■ **Yapılacak iş**
Aşağıdaki çözüm süreci yazısında "MHP Genel Başkanı" ile başlayıp "ve eleştirilere sunuyorum." ifadesine kadar süren bölümü kelimesi kelimesine kopyalayın.

■ **Okunacak metin**
• • • • •
Mlliyet Milliyet Blog Milliyet Blog
 
Facebook Connect
Blog Kategorileri
 

24 Ağustos '15

 
Kategori
Siyaset
 

Çözüm süreci mi, reçetesi mi

Çözüm süreci mi, reçetesi mi
 

İnternet'ten alınmıştır.


T.C. Cumhurbaşkanı Sn.Recep Tayyip ERDOĞAN,

TBMM Başkanı Sn.İsmet YILMAZ

T.C. Başbakanı Sn.Ahmet DAVUTOĞLU,  

CHP Genel Başkanı Sn.Kemal KILIÇTAROGLU,

MHP Genel Başkanı Sn.Devlet BAHÇELİ ve

HDP Eş Genel Başkanı Sn.Selahattin DEMİRTAŞ 

1980 li yıllardan beridir yaşanan silahlı süreçten sonra kaç yıldır; açılım politikası, çözüm süreci, akil adamlar, Dolmabahçe mutabakatı derken gelen 7 Haziran seçimlerinde HDP barajı aşmasına rağmen silahlı süreç tekrar başladı.

Durumu anlayarak izleyenler; açılımın da çözümün de süreç olmasına ve (aslında çok mantıklı olmasına rağmen) TBMM de araştırma yapılmasına gerek kalmadan 'Çözüm süreci' yerine ÇÖZÜM REÇETESİNİN tanımlanarak uygulanması gerektiğini düşünüyorlardır ve bu konudaki önerimi en özet haliyle yazarak öneri ve eleştirilere sunuyorum.
• • • • •
■ **Liste**
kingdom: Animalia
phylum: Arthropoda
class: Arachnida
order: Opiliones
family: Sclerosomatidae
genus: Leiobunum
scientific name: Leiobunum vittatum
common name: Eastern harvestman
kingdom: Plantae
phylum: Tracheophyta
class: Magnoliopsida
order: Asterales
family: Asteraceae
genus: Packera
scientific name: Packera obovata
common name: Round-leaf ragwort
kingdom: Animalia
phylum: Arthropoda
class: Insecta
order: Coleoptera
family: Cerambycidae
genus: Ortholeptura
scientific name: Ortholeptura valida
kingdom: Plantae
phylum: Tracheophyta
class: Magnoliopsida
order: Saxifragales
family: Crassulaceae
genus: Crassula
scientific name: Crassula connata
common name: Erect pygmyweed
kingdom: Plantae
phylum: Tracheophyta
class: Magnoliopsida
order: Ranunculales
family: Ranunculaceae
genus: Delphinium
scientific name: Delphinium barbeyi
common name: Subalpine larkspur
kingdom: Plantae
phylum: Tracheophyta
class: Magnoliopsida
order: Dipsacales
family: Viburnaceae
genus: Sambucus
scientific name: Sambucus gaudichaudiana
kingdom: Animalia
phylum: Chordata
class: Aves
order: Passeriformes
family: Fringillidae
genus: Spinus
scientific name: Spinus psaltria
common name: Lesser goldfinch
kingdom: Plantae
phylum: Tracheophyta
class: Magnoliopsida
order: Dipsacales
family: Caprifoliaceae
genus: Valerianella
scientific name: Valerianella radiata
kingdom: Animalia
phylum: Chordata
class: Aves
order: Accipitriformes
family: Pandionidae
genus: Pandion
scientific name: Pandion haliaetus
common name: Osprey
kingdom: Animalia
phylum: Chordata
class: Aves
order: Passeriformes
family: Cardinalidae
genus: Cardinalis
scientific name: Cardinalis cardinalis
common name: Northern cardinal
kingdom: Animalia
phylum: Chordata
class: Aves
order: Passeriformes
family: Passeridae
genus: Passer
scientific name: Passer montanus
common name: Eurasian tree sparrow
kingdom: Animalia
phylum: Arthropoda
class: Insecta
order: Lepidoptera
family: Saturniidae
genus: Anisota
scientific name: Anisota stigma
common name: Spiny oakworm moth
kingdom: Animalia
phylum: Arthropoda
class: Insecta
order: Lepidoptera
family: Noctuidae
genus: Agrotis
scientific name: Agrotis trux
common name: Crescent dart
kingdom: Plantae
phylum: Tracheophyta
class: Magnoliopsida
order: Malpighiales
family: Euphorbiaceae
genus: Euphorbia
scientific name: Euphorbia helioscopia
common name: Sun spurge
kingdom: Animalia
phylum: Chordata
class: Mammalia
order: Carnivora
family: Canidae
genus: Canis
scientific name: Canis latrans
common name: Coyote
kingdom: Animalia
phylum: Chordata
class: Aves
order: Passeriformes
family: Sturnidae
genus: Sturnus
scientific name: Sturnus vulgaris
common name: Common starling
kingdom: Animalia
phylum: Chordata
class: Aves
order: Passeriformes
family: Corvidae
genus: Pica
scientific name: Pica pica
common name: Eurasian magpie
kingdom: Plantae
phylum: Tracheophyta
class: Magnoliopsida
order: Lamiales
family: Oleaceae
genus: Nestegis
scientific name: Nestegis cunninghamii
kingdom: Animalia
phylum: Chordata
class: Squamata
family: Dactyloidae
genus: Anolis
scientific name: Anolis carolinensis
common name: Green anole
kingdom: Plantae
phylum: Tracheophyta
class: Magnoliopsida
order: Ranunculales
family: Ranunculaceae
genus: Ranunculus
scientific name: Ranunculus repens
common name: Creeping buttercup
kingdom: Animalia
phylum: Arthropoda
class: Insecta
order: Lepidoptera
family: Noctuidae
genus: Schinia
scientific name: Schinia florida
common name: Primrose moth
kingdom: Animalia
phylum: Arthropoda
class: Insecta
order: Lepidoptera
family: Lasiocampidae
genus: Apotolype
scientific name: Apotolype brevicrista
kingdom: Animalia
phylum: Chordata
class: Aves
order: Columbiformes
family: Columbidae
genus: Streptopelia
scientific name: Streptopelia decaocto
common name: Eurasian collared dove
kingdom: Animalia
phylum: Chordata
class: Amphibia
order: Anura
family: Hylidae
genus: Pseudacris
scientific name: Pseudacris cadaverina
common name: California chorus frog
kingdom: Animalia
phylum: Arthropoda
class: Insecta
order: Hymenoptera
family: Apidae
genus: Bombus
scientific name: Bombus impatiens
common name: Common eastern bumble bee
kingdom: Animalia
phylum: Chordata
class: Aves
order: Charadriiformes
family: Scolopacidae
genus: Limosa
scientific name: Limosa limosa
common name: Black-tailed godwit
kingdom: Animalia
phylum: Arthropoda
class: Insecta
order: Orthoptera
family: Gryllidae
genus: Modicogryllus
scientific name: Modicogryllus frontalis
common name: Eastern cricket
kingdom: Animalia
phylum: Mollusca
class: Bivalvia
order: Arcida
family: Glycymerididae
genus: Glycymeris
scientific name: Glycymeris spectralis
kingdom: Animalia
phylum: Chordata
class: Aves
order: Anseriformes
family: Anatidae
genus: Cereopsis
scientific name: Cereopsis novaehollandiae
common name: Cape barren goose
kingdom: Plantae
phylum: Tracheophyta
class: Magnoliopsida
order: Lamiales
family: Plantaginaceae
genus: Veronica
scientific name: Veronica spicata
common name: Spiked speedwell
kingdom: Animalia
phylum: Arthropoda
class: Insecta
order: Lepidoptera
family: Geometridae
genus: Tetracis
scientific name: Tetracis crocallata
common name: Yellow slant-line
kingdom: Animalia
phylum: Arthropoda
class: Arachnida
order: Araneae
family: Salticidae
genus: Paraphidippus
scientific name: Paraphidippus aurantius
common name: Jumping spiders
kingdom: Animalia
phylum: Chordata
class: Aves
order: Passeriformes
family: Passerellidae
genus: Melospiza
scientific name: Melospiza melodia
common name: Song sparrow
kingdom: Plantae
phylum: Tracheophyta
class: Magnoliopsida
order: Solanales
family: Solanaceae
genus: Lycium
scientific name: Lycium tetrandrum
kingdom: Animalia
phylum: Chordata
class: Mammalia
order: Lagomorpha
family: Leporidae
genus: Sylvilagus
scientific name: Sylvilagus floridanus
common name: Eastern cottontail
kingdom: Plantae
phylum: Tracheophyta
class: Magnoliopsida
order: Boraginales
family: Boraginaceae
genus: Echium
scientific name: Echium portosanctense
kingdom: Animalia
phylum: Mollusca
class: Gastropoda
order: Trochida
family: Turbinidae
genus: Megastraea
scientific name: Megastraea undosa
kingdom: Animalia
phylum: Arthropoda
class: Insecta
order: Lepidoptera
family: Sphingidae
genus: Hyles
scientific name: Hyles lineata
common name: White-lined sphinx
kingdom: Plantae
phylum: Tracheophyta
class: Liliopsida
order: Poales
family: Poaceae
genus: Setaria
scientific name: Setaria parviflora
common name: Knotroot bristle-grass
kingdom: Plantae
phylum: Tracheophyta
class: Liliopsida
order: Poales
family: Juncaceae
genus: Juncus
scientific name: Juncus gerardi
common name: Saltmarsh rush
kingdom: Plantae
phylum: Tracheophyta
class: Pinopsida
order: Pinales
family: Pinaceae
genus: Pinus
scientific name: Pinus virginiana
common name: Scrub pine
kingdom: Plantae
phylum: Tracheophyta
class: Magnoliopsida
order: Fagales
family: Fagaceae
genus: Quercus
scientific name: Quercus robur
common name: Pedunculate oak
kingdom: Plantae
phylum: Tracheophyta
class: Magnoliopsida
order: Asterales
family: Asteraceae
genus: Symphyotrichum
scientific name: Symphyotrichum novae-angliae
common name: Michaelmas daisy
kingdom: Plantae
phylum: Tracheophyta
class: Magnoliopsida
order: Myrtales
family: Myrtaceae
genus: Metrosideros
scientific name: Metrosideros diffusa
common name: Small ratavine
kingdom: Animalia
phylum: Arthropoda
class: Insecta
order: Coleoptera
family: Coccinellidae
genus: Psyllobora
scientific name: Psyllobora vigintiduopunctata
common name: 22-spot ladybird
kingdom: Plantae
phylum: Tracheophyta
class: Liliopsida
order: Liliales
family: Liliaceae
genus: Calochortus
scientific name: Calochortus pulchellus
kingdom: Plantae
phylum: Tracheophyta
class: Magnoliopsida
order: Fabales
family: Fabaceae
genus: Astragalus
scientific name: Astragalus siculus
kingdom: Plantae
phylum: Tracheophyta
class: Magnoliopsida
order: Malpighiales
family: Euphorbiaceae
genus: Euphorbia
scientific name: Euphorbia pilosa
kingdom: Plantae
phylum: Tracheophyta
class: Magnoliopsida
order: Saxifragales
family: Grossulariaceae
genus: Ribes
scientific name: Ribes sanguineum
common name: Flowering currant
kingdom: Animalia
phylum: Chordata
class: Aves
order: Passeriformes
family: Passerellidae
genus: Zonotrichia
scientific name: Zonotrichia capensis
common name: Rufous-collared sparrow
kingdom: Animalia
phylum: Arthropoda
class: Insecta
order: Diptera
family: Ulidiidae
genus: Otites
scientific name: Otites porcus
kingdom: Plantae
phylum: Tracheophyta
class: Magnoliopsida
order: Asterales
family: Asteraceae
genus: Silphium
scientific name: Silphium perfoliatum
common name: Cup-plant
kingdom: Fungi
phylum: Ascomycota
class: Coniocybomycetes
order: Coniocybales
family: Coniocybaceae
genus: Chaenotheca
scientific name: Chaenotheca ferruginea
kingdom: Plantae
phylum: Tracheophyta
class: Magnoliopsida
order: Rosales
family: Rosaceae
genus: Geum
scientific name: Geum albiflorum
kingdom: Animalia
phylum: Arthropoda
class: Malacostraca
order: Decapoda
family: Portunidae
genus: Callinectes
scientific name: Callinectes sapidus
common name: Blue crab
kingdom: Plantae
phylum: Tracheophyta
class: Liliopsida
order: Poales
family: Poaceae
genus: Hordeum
• • • • •
■ **Sonuç**
MHP Genel Başkanı Sn.Devlet BAHÇELİ ve

HDP Eş Genel Başkanı Sn.Selahattin DEMİRTAŞ 

1980 li yıllardan beridir yaşanan silahlı süreçten sonra kaç yıldır; açılım politikası, çözüm süreci, akil adamlar, Dolmabahçe mutabakatı derken gelen 7 Haziran seçimlerinde HDP barajı aşmasına rağmen silahlı süreç tekrar başladı.

Durumu anlayarak izleyenler; açılımın da çözümün de süreç olmasına ve (aslında çok mantıklı olmasına rağmen) TBMM de araştırma yapılmasına gerek kalmadan 'Çözüm süreci' yerine ÇÖZÜM REÇETESİNİN tanımlanarak uygulanması gerektiğini düşünüyorlardır ve bu konudaki önerimi en özet haliyle yazarak öneri ve eleştirilere sunuyorum.